Procédure devant la cour :
Par une requête enregistrée le 15 mai 2024, Mme C..., représentée par Me Rivière, demande à la cour :
1°) de lui accorder le bénéfice de l'aide juridictionnelle provisoire ;
2°) d'infirmer le jugement du 16 avril 2024 du tribunal administratif de Bordeaux ;
3°) d'annuler l'arrêté du 12 février 2024 par lequel le préfet de la Gironde l'a obligée à quitter le territoire français, a fixé le pays de renvoi et lui a interdit de retourner sur le territoire français pendant une durée d'un an ;
4°) d'enjoindre au préfet de la Gironde de lui délivrer un titre de séjour dans un délai d'un mois à compter de la notification de l'arrêt à intervenir sous astreinte de 50 euros par jour de retard ;
5°) à titre subsidiaire, d'enjoindre au préfet de la Gironde de lui délivrer une autorisation provisoire de séjour dans un délai quinze jours à compter de la notification de l'arrêt à intervenir et de réexaminer sa situation dans le délai d'un mois, sous astreinte de 50 euros par jour de retard ;
6°) de mettre à la charge de l'Etat une somme de 1 500 euros à verser à son avocat en application de l'article L. 761-1 du code de justice administrative et de l'article 37 de la loi du 10 juillet 1991 ou directement à elle-même si l'aide juridictionnelle ne lui était pas accordée.
Elle soutient que :
- les décisions attaquées méconnaissent l'article 8 de la convention européenne de sauvegarde des droits de l'homme et des libertés fondamentales ;
- elles sont entachées d'une erreur manifeste d'appréciation ;
- la décision d'interdiction de retour sur le territoire français méconnaît les articles L. 613-2 et L. 612-10 du code de l'entrée et du séjour des étrangers et du droit d'asile ;
Par un mémoire en défense enregistré le 12 septembre 2024, le préfet de la Gironde conclut au rejet de la requête.
Il soutient qu'il confirme les termes de son mémoire transmis en première instance.
Par une décision du 27 juin 2024, le bureau d'aide juridictionnelle près le tribunal judiciaire de Bordeaux a admis Mme B... au bénéfice de l'aide juridictionnelle totale.
Vu les autres pièces du dossier.
Vu :
- la convention européenne de sauvegarde des droits de l'homme et des libertés fondamentales ;
- le code de l'entrée et du séjour des étrangers et du droit d'asile ;
- la loi n° 91-647 du 10 juillet 1991 ;
- le code de justice administrative.
La présidente de la formation de jugement a dispensé le rapporteur public, sur sa proposition, de prononcer des conclusions à l'audience.

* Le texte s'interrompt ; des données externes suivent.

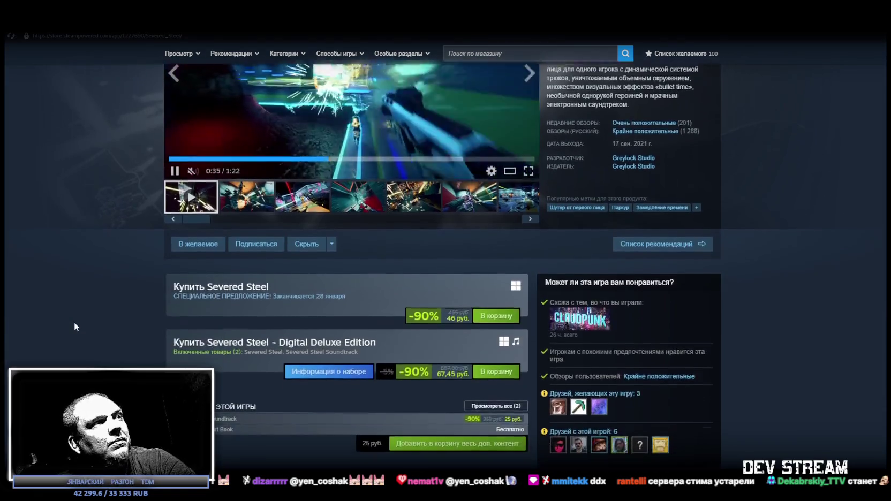
click(495, 312)
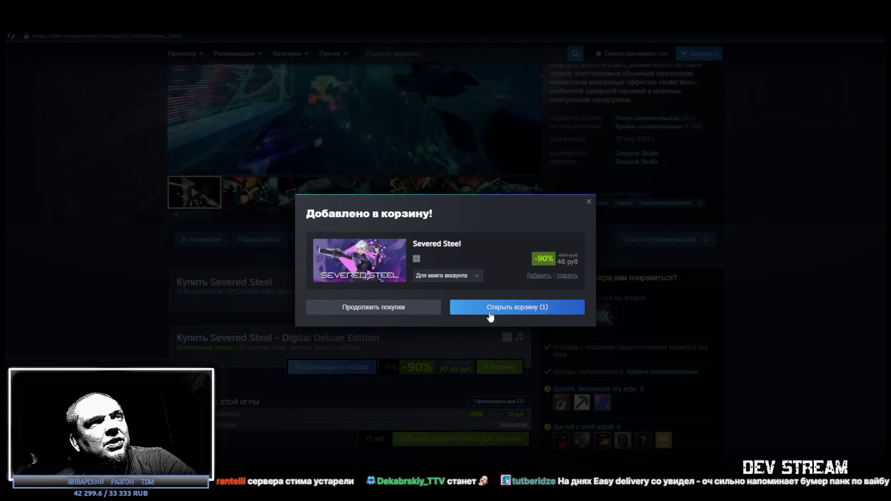
Buy Severed Steel from the cart with the Steam wallet, accepting the agreement, then open the Library.
click(546, 310)
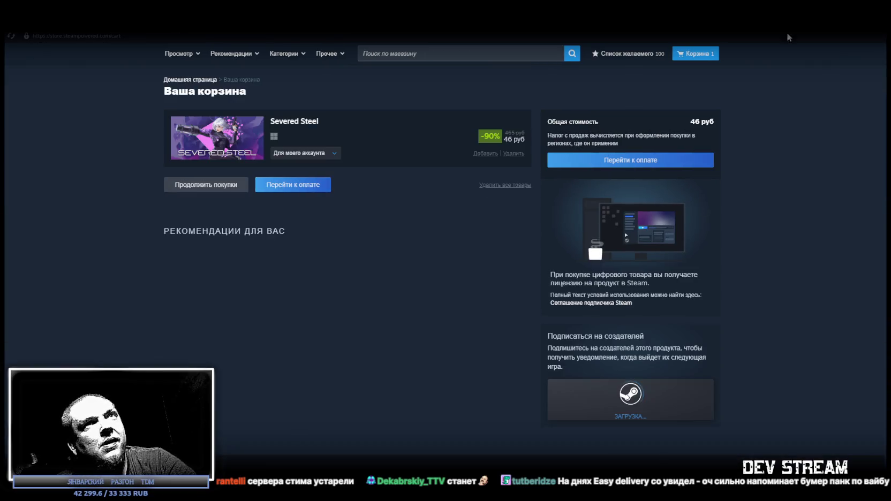
click(318, 185)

Les parties ont été régulièrement averties du jour de l'audience.
Le rapport de Mme Clémentine Voillemot a été entendu au cours de l'audience publique.
Considérant ce qui suit :
1. Mme B..., de nationalité arménienne, née le 5 mai 1962, déclare être entrée en France le 17 février 2022. Sa demande d'asile a été rejetée par l'Office français de protection des réfugiés et apatrides en procédure accélérée le 6 novembre 2023. Par un arrêté du 12 février 2024 le préfet de la Gironde a refusé de l'admettre au titre de l'asile, l'a obligée à quitter le territoire français, a fixé le pays de renvoi et lui a interdit de retourner sur le territoire français pendant une durée d'un an. Mme B... relève appel du jugement du 16 avril 2024 par lequel le tribunal administratif de Bordeaux a rejeté sa demande d'annulation des décisions portant obligation de quitter le territoire français, fixant le pays de destination et portant interdiction de retour sur le territoire français pour une durée d'un an.
Sur l'admission à l'aide juridictionnelle à titre provisoire :
2. Par une décision du 27 juin 2024, le bureau d'aide juridictionnelle près le tribunal judiciaire de Bordeaux a accordé l'aide juridictionnelle totale à Mme B.... Dans ces conditions, ses conclusions tendant au bénéfice de l'aide juridictionnelle provisoire sont devenues sans objet. Par suite, il n'y a pas lieu de statuer sur ces conclusions.
Sur les conclusions en annulation :
3. En premier lieu, aux termes de l'article 8 de la convention européenne de sauvegarde des droits de l'homme et des libertés fondamentales : " 1. Toute personne a droit au respect de sa vie privée et familiale, de son domicile et de sa correspondance. / 2° Il ne peut y avoir ingérence d'une autorité publique dans l'exercice de ce droit que pour autant que cette ingérence est prévue par la loi et qu'elle constitue une mesure qui, dans une société démocratique, est nécessaire à la sécurité nationale, à la sûreté publique, au bien-être économique du pays, à la défense de l'ordre et à la prévention des infractions pénales, à la protection de la santé ou de la morale ou à la protection des droits et libertés d'autrui. ".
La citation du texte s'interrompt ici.